Family member on non-speaking terms

iVillage Member
Registered: 10-13-2003
Family member on non-speaking terms
5
Mon, 10-13-2003 - 8:29pm
I have a brother who won't speak to me or my spouse for 2 years now. It's basically because we are 2 different people & he can only see things from his view.He can't really give anyone a good reason why he is not talking to us. Christmas is usually at his house. Last year my husband, children & I opted to go to the other spouses family Christmas get-together to avoid the situation and the rest of the family still went to my brother's house. This year my mom & dad and other family is trying to decide now what to do. The brother is too stubborn to make amends, even at the request of the parents. The rest of the family realizes it is unfair & unfortable for my husband, children & myself to go to the brother's house. Christmas at the parent's house or other mutual relative is tight for room, but a possibility. We also normally draw names for each other and gift giving seems awkward between us now, too. I have some relatives that think maybe we should leave my brother out of Christmas to force him to realize he needs to grow up and get over whatever it is that bothers him. Others think we should draw names, but make it so we don't draw each other's name & still go to a different house for Christmas. We don't want to keep opting out of Christmas with my family. Any ideas??
Avatar for cl_2and1more
iVillage Member
Registered: 03-20-2003
Tue, 10-14-2003 - 10:06am

You brother is the one with a problem, let him keep it.

iVillage Member
Registered: 03-30-2003
Thu, 10-16-2003 - 10:19am
One idea is to just bite the bullet and apologize to your brother. Just make it a generic apology (and tell the rest of the family you are doing it solely for family peace). I don't know if you want to, or if you just don't want to do it (which it fine), but it is an idea. Then, you can at least be civil to each other at gatherings. I am not sure I would take this option myself, but you may be a bigger person than I am. LOL

Another idea is to tell everyone that you are going to the party at your brother's house. Make sure your mom (or someone) tells your brother that you are coming well in advance (real soon), then, he can either say "NO" or "YES" and you put the onus on him. If he says no, then have the party at another house. Then everyone will know that you are the big one. If he says yes, then just be civil to him and enjoy the rest of your family.

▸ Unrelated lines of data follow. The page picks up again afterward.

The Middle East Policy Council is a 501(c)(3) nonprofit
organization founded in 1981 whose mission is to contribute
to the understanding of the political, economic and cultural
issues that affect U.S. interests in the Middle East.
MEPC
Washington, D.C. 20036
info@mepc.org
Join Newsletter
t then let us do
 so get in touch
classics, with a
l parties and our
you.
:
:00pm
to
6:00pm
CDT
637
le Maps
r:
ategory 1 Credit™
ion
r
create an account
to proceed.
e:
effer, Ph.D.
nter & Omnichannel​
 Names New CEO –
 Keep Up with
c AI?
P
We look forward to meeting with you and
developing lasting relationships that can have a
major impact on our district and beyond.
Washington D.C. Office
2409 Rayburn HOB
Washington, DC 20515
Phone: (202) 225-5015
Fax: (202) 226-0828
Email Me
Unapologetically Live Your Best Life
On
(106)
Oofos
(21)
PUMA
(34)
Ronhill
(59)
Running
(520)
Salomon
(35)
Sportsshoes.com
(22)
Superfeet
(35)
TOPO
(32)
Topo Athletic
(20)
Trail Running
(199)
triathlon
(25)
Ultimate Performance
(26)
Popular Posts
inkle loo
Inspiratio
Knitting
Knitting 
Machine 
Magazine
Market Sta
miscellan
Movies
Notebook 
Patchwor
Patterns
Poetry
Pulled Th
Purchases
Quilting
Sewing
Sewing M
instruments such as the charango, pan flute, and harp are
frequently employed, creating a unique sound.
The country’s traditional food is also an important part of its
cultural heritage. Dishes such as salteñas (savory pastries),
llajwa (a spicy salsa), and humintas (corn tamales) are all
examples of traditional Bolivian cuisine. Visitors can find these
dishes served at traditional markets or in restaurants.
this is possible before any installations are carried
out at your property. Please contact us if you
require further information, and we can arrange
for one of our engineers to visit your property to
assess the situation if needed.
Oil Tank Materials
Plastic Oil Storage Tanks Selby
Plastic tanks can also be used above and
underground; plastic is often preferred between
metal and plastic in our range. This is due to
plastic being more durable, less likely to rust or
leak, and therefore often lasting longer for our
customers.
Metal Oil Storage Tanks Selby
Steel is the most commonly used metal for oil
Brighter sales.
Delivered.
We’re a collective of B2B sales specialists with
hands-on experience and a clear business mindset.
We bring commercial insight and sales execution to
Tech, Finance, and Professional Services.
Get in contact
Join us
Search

If neither of those work, then I would just hold it at another house. It is silly for you to miss this family time.

Good luck!

Ejkdmom Come visit my store: www.leorra.com
iVillage Member
Registered: 10-13-2003
Thu, 10-16-2003 - 4:04pm
I really don't have anything to apologize for. My brother is upset with me because I talked with my husband during one of their fishing outings (my husband called me). He thinks wives are budding in if they want to spend time with the family (he has never been married or had a steady girlfriend to come home to.) He also thinks I was budding in when I passed on a request from a family member for him to help them with something and he said to mind my own business. On top of that he told my mom that he thinks my friends are weird because they drink wine and dress fancy. In otherwords, they are not his kind of friends (why should he care anyway????) He has really hurt my feelings by going behind my back and telling my mom & dad what it is he doesn't like about me. I don't think he would care if I came to his house for Christmas, he just won't talk to me or my husband once I get there. He did this 2 Christmas's ago. I just don't feel that I should have to spend my Christmas at his house if he has to be so rude. I guess the best solution is to have it at another house and pretend it doesn't bother me. I was hoping there would be some good ideas from other people that would force my brother to see that he is making a mess for all of the other family members involved. I don't suppose he will change though and he has actually done this to at least 4 other couples that were his past friends. I guess it is just our turn.
iVillage Member
Registered: 06-17-2003
Thu, 10-16-2003 - 7:48pm
I just read your last post. Why does your brother need to apologize? It is a free country to complain to your own parents about anything. I complain to my mom about my sister. My sister never expects me to apologize. I honestly don't care what my sister says behind my back as long as she doesn't say it to my face.

It sounds like your brother has some much bigger problems than just being stubborn. Is there a reason why he acts negatively towards couples other than the reason you provided? (He has never been in one, so he doesn't know what its like?) I wonder if you can discuss this with a mutual family member.

Honestly, go to the Christmas party and don't let him know that his behaviour bothers you. In fact be overly sweet with everyone. This will really eat him alive, and just might get him to change a little bit. It sounds juvenile, but it might work.

good luck

Avatar for leslie2353
iVillage Member
Registered: 03-25-2003
Thu, 10-16-2003 - 9:13pm
Maybe he decided it's time to put an end to the family arguments / dysfunctional (whatever he calls it) and leave everyone alone because he's getting tired of it all. Like he wants some SPACE.

Another reason: he's waiting for someone to apologize to him for whatever reasons, that have gone wrong! Because they didn't see it HIS WAY.